Five years ago, the school board hired Mary Pena, former chair of the state educational standards committee, as principle. A cheerleader in college, Ms. Pena got her B.A. in recreation science before getting her masters in education. She immediately emphasized the importance of learning, replacing any faculty members who did not share her high expectations of the students. Among those she fired was Mr. Norant; she also replaced two social studies teachers, one math teacher, four English teachers, and a lab instructor who let students play Gameboy in lab. She also established a code of conduct, which clearly stated the rules all students had to follow. Students were allowed second chances, but those who continued to conduct themselves in a way that interfered with the other students’ ability to learn were dealt with quickly and severely. “The attitude at Eastside has changed so much since Mary Pena arrived,” said math teacher Jeremy Rifkin after Pena’s second year. “Students come to class much more relaxed and ready to learn. I feel like I can teach again.” Test scores at Eastside are now well above state averages, and 68% of the most recent graduating class went straight to college.

--Mark Warner, student

Classroom Activity Using Unity
Carefully read the following five-paragraph sequence, paying special attention to how each paragraph relates to the writer’s thesis. Identify the paragraph that disrupts the unity of the sequence, and explain why it does not belong.
How to Build a Fire in a Fireplace

Though “experts” differ as to the best technique to follow when building a fire, one generally accepted method consists of first laying a generous amount of crumpled newspaper on the hearth between the andirons. Kindling wood is then spread generously over this layer of newspaper and one of the thickest logs is placed across the back of the andirons. This should be as close to the back of the fireplace as possible, but not quite touching it. A second log is then placed an inch or so in front of this, and a few additional sticks of kindling are laid across these two. A third log is then placed on top to form a sort of pyramid with air space between all logs so that flames can lick freely up between them.

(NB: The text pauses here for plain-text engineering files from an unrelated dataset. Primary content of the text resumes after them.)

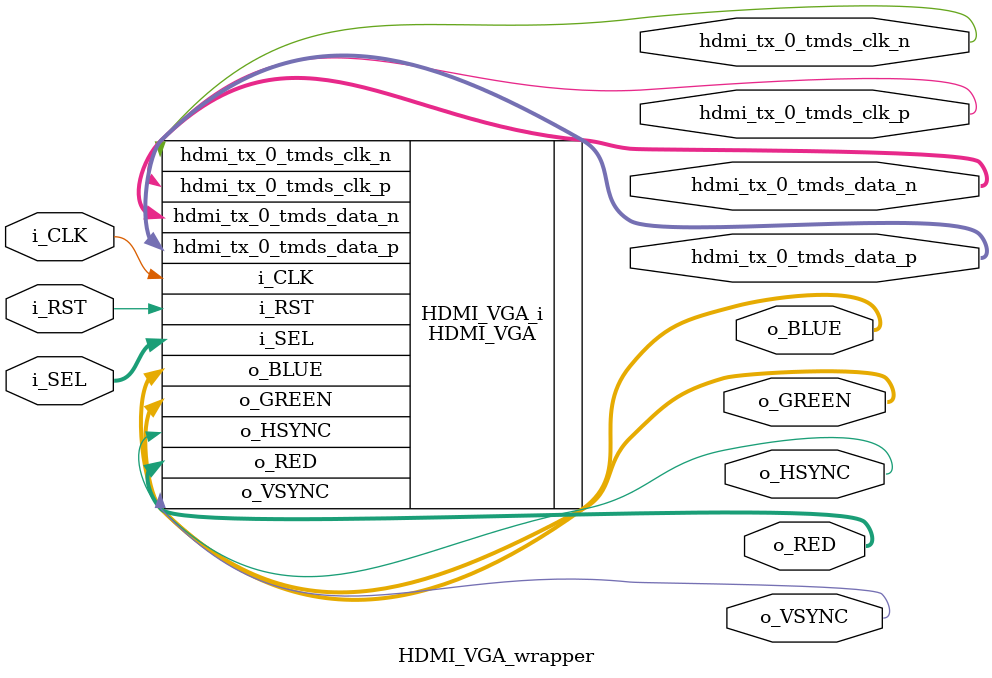
<source format=v>
`timescale 1 ps / 1 ps

module HDMI_VGA_wrapper
   (hdmi_tx_0_tmds_clk_n,
    hdmi_tx_0_tmds_clk_p,
    hdmi_tx_0_tmds_data_n,
    hdmi_tx_0_tmds_data_p,
    i_CLK,
    i_RST,
    i_SEL,
    o_BLUE,
    o_GREEN,
    o_HSYNC,
    o_RED,
    o_VSYNC);
  output hdmi_tx_0_tmds_clk_n;
  output hdmi_tx_0_tmds_clk_p;
  output [2:0]hdmi_tx_0_tmds_data_n;
  output [2:0]hdmi_tx_0_tmds_data_p;
  input i_CLK;
  input i_RST;
  input [1:0]i_SEL;
  output [3:0]o_BLUE;
  output [3:0]o_GREEN;
  output o_HSYNC;
  output [3:0]o_RED;
  output o_VSYNC;

  wire hdmi_tx_0_tmds_clk_n;
  wire hdmi_tx_0_tmds_clk_p;
  wire [2:0]hdmi_tx_0_tmds_data_n;
  wire [2:0]hdmi_tx_0_tmds_data_p;
  wire i_CLK;
  wire i_RST;
  wire [1:0]i_SEL;
  wire [3:0]o_BLUE;
  wire [3:0]o_GREEN;
  wire o_HSYNC;
  wire [3:0]o_RED;
  wire o_VSYNC;

  HDMI_VGA HDMI_VGA_i
       (.hdmi_tx_0_tmds_clk_n(hdmi_tx_0_tmds_clk_n),
        .hdmi_tx_0_tmds_clk_p(hdmi_tx_0_tmds_clk_p),
        .hdmi_tx_0_tmds_data_n(hdmi_tx_0_tmds_data_n),
        .hdmi_tx_0_tmds_data_p(hdmi_tx_0_tmds_data_p),
        .i_CLK(i_CLK),
        .i_RST(i_RST),
        .i_SEL(i_SEL),
        .o_BLUE(o_BLUE),
        .o_GREEN(o_GREEN),
        .o_HSYNC(o_HSYNC),
        .o_RED(o_RED),
        .o_VSYNC(o_VSYNC));
endmodule

</source>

Roaring fireplace fires are particularly welcome during the winter months, especially after hearty outdoors activities. To avoid any mid-winter tragedies, care should be taken to have a professional inspect and clean the chimney before starting to use the fireplace in the fall. Also, be sure to clean out the fireplace after each use.

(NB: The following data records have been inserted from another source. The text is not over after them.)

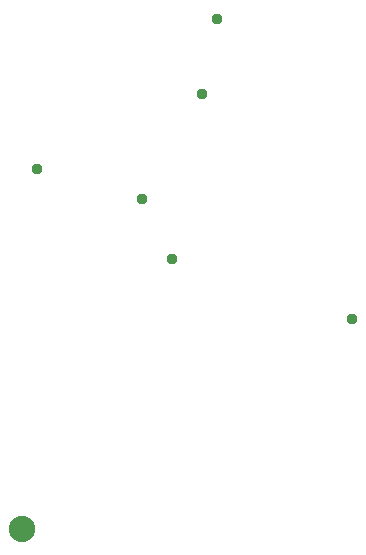
<source format=gbs>
G04 EAGLE Gerber RS-274X export*
G75*
%MOMM*%
%FSLAX34Y34*%
%LPD*%
%INBottom Soldermask*%
%IPPOS*%
%AMOC8*
5,1,8,0,0,1.08239X$1,22.5*%
G01*
%ADD10C,2.235200*%
%ADD11C,0.959600*%


D10*
X25400Y25400D03*
D11*
X38100Y330200D03*
X177800Y393700D03*
X152400Y254000D03*
X304800Y203200D03*
X127000Y304800D03*
X190500Y457200D03*
M02*

</source>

A mistake frequently made is building the fire too far forward so that the rear wall of the fireplace does not get properly heated. A heated back wall helps increase the draft and tends to suck smoke and flames rearward with less chance of sparks or smoke spurting out into the room.

Another common mistake often made by the inexperienced fire-tender is to try to build a fire with only one or two logs, instead of using at least three. A single log is difficult to ignite properly, and even two logs do not provide an efficient bed with adequate fuel-burning capacity.

Use of too many logs, on the other hand, is also a common fault and can prove hazardous. Building too big a fire can create more smoke and draft than the chimney can safely handle, increasing the possibility of sparks or smoke being thrown out into the room. For best results the homeowner should start with three medium-size logs as described above, then add additional logs as needed if the fire is to be kept burning.

The five paragraphs on “How to Build a Fire in a Fireplace” are taken from Bernard Gladstone’s book The New York Times Complete Manual of Home Repair.